Overview of Latitude and Longitude

Latitude and longitude are a precise way of locating a person, place, or thing without the need for any other reference point. Criss-crossing the globe, these lines form a very specific grid that can be seen on maps and globes, and defines the absolute location in a series of numbered degrees that can be understood worldwide.

Lines of Longitude

Running long ways, from the North Pole to the South Pole, lines of longitude, also known as meridians, measure location East and West of the Prime Meridian. One way to remember their distinction is by thinking long-itude. Located in Greenwich England, the Prime Meridian is 0°, from there lines of longitude are drawn to 180° East and 180° West.

Lines of Latitude

Running horizontal around the Earth, lines of latitude, also known as parallels for being parallel to the Equator, measure distance North and South of the equator.   Lines of latitude measure from 90° N which is at the North Pole and 90° South which is at the South Pole, with the equator in the geographic center of the Earth at 0°.

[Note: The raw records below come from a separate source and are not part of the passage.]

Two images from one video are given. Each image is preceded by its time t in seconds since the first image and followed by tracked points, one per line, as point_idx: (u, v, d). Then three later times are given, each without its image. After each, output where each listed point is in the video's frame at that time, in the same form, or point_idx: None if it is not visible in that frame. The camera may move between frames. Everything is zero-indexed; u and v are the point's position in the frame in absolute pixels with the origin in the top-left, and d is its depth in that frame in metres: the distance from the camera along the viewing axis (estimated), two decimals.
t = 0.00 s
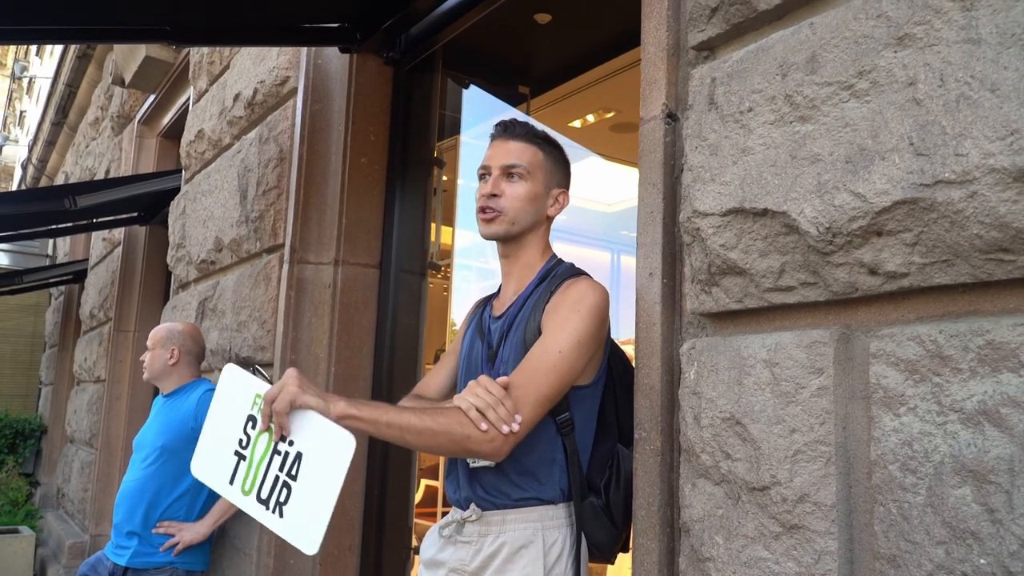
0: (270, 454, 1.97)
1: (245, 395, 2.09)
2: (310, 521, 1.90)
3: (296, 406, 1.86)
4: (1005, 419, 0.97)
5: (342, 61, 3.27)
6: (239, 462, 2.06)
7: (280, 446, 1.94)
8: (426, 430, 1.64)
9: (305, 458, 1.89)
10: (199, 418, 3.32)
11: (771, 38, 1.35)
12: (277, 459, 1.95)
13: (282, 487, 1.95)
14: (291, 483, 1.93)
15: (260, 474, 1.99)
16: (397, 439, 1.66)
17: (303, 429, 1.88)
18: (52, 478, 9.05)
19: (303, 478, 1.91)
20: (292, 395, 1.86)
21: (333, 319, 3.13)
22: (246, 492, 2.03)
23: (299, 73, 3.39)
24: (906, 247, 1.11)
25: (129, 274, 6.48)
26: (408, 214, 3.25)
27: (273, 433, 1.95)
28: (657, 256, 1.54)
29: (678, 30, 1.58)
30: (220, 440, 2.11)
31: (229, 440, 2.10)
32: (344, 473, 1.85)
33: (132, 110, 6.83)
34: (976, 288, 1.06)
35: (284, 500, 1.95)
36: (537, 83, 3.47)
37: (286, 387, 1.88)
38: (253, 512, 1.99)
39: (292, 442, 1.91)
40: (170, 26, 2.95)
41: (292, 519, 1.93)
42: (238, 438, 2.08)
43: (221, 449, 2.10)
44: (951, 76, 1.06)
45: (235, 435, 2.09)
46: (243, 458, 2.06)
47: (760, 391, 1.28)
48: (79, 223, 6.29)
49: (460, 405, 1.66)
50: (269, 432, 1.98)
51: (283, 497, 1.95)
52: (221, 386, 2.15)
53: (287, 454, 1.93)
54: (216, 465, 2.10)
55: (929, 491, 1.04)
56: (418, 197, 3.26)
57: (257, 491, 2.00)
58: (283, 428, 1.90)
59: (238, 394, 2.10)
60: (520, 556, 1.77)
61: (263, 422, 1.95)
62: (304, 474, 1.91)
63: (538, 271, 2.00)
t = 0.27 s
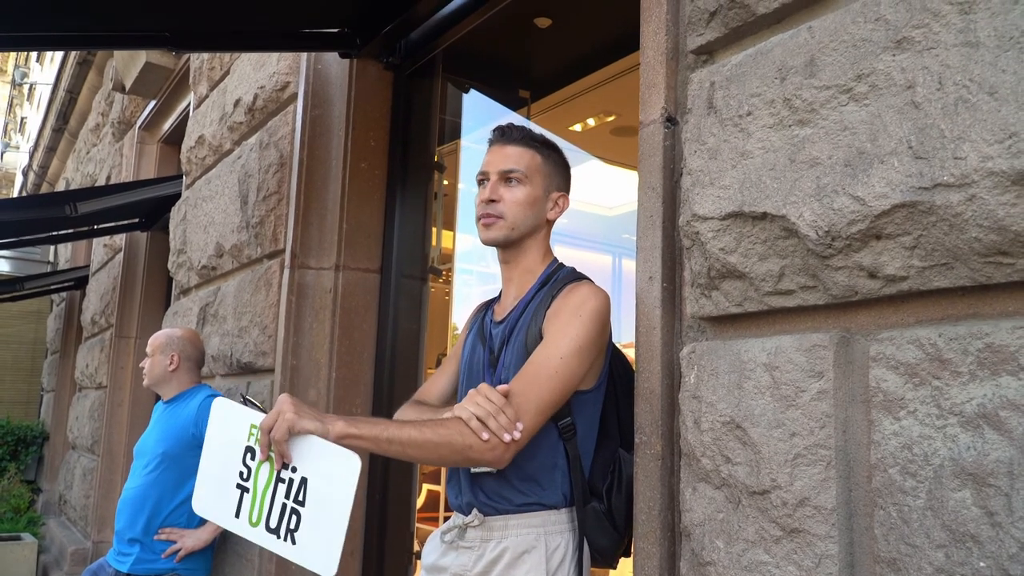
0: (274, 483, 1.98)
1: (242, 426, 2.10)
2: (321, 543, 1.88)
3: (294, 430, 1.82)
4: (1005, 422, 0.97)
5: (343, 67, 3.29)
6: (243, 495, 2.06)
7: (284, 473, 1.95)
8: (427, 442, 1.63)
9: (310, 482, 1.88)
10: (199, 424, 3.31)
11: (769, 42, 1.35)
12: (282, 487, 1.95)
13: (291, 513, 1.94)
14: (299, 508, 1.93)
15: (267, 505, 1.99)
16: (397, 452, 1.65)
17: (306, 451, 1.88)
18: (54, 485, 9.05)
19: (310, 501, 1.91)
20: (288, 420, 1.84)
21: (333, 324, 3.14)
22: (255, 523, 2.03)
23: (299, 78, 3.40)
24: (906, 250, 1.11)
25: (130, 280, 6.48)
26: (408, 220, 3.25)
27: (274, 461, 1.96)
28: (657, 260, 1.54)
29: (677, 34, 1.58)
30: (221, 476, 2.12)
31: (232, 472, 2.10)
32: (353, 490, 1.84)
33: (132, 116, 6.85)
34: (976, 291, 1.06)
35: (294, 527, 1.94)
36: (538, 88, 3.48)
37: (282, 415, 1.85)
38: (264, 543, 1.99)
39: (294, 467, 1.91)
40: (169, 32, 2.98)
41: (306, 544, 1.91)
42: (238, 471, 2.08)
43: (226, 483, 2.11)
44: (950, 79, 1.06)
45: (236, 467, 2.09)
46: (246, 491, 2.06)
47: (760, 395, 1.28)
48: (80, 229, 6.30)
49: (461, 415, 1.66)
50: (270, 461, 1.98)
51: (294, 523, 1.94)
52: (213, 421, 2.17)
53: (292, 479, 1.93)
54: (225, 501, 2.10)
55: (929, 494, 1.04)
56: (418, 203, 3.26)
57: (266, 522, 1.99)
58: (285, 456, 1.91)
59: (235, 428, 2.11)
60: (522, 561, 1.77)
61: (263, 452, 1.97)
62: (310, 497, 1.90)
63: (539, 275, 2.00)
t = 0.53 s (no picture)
0: (274, 487, 1.97)
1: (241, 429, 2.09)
2: (323, 545, 1.89)
3: (292, 435, 1.83)
4: (1001, 423, 0.97)
5: (341, 69, 3.30)
6: (243, 499, 2.06)
7: (283, 477, 1.94)
8: (425, 445, 1.64)
9: (310, 486, 1.89)
10: (197, 428, 3.30)
11: (766, 44, 1.36)
12: (282, 491, 1.95)
13: (291, 517, 1.94)
14: (298, 512, 1.93)
15: (267, 509, 1.99)
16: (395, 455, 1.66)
17: (304, 455, 1.88)
18: (52, 489, 9.04)
19: (310, 505, 1.91)
20: (286, 426, 1.84)
21: (332, 327, 3.15)
22: (256, 527, 2.02)
23: (297, 81, 3.40)
24: (902, 251, 1.11)
25: (128, 284, 6.48)
26: (407, 223, 3.25)
27: (273, 465, 1.96)
28: (655, 261, 1.55)
29: (674, 37, 1.59)
30: (220, 480, 2.12)
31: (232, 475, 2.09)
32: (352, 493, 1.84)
33: (130, 119, 6.85)
34: (972, 291, 1.06)
35: (295, 530, 1.94)
36: (537, 91, 3.48)
37: (280, 420, 1.85)
38: (266, 546, 1.98)
39: (293, 472, 1.90)
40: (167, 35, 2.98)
41: (306, 547, 1.91)
42: (238, 474, 2.08)
43: (226, 488, 2.10)
44: (945, 81, 1.06)
45: (235, 470, 2.09)
46: (246, 495, 2.06)
47: (758, 397, 1.29)
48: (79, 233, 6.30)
49: (459, 417, 1.66)
50: (269, 465, 1.98)
51: (294, 526, 1.94)
52: (211, 424, 2.16)
53: (291, 483, 1.92)
54: (227, 506, 2.10)
55: (926, 494, 1.05)
56: (418, 205, 3.26)
57: (267, 525, 1.99)
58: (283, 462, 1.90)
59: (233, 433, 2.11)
60: (522, 564, 1.77)
61: (261, 457, 1.96)
62: (310, 500, 1.90)
63: (538, 277, 2.00)
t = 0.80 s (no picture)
0: (276, 496, 1.97)
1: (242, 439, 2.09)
2: (326, 553, 1.87)
3: (291, 444, 1.84)
4: (999, 425, 0.97)
5: (339, 72, 3.30)
6: (248, 509, 2.07)
7: (285, 486, 1.94)
8: (425, 452, 1.64)
9: (311, 494, 1.88)
10: (195, 430, 3.30)
11: (764, 46, 1.36)
12: (284, 500, 1.95)
13: (294, 526, 1.93)
14: (300, 521, 1.92)
15: (271, 519, 1.98)
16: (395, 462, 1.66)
17: (305, 465, 1.88)
18: (50, 490, 9.03)
19: (312, 513, 1.90)
20: (285, 437, 1.86)
21: (330, 329, 3.14)
22: (261, 537, 2.02)
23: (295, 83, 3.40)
24: (900, 254, 1.11)
25: (126, 285, 6.47)
26: (404, 225, 3.25)
27: (275, 475, 1.96)
28: (653, 263, 1.55)
29: (672, 39, 1.59)
30: (227, 490, 2.13)
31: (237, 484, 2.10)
32: (352, 501, 1.82)
33: (129, 121, 6.84)
34: (970, 294, 1.06)
35: (299, 539, 1.92)
36: (534, 93, 3.47)
37: (279, 430, 1.87)
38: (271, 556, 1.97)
39: (295, 481, 1.90)
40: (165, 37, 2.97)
41: (310, 556, 1.90)
42: (242, 485, 2.09)
43: (233, 498, 2.11)
44: (943, 84, 1.06)
45: (239, 482, 2.10)
46: (251, 505, 2.06)
47: (756, 399, 1.28)
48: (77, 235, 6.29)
49: (458, 423, 1.66)
50: (271, 475, 1.98)
51: (297, 535, 1.93)
52: (216, 435, 2.17)
53: (292, 492, 1.92)
54: (234, 516, 2.11)
55: (925, 497, 1.04)
56: (416, 206, 3.26)
57: (271, 535, 1.98)
58: (285, 472, 1.91)
59: (235, 442, 2.11)
60: (520, 566, 1.77)
61: (263, 466, 1.96)
62: (312, 509, 1.89)
63: (535, 279, 2.00)
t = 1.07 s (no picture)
0: (276, 497, 1.97)
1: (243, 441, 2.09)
2: (325, 553, 1.86)
3: (291, 446, 1.85)
4: (999, 428, 0.97)
5: (338, 73, 3.30)
6: (249, 510, 2.07)
7: (285, 488, 1.94)
8: (422, 453, 1.64)
9: (310, 495, 1.88)
10: (194, 431, 3.30)
11: (764, 49, 1.36)
12: (284, 502, 1.95)
13: (293, 527, 1.93)
14: (300, 522, 1.91)
15: (272, 519, 1.98)
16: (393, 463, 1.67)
17: (303, 466, 1.88)
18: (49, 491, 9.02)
19: (311, 514, 1.89)
20: (284, 439, 1.87)
21: (330, 330, 3.14)
22: (262, 538, 2.01)
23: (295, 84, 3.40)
24: (900, 256, 1.11)
25: (126, 286, 6.47)
26: (404, 227, 3.26)
27: (275, 476, 1.96)
28: (653, 265, 1.55)
29: (671, 41, 1.59)
30: (228, 492, 2.13)
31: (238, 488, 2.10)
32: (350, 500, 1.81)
33: (128, 121, 6.84)
34: (969, 296, 1.07)
35: (298, 539, 1.92)
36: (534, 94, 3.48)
37: (278, 432, 1.88)
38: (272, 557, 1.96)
39: (294, 482, 1.90)
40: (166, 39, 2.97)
41: (311, 557, 1.89)
42: (243, 487, 2.09)
43: (234, 500, 2.11)
44: (943, 86, 1.06)
45: (240, 484, 2.10)
46: (252, 506, 2.06)
47: (756, 401, 1.28)
48: (77, 235, 6.29)
49: (456, 425, 1.66)
50: (271, 476, 1.98)
51: (297, 536, 1.92)
52: (218, 438, 2.18)
53: (292, 493, 1.92)
54: (236, 518, 2.11)
55: (925, 499, 1.05)
56: (416, 205, 3.27)
57: (271, 536, 1.98)
58: (285, 473, 1.91)
59: (235, 445, 2.11)
60: (518, 567, 1.77)
61: (264, 468, 1.97)
62: (311, 510, 1.89)
63: (533, 281, 2.00)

For latitude, one degree is equivalent to just about 69 miles. For longitude, one degree is equivalent to 69 miles at the equator, but as the lines converge toward the poles, the separation distance decreases.

To get an absolute location, each degree is broken down into minutes and seconds; there are 60 minutes in a degree and 60 seconds in a minutes. With this information, everything on Earth can be located. For instance the Eiffel Tower is 40°51’N of the Equator and 2°17’E of the Prime Meridian and the Sydney Opera House is at 33°51’S and 151°12’E.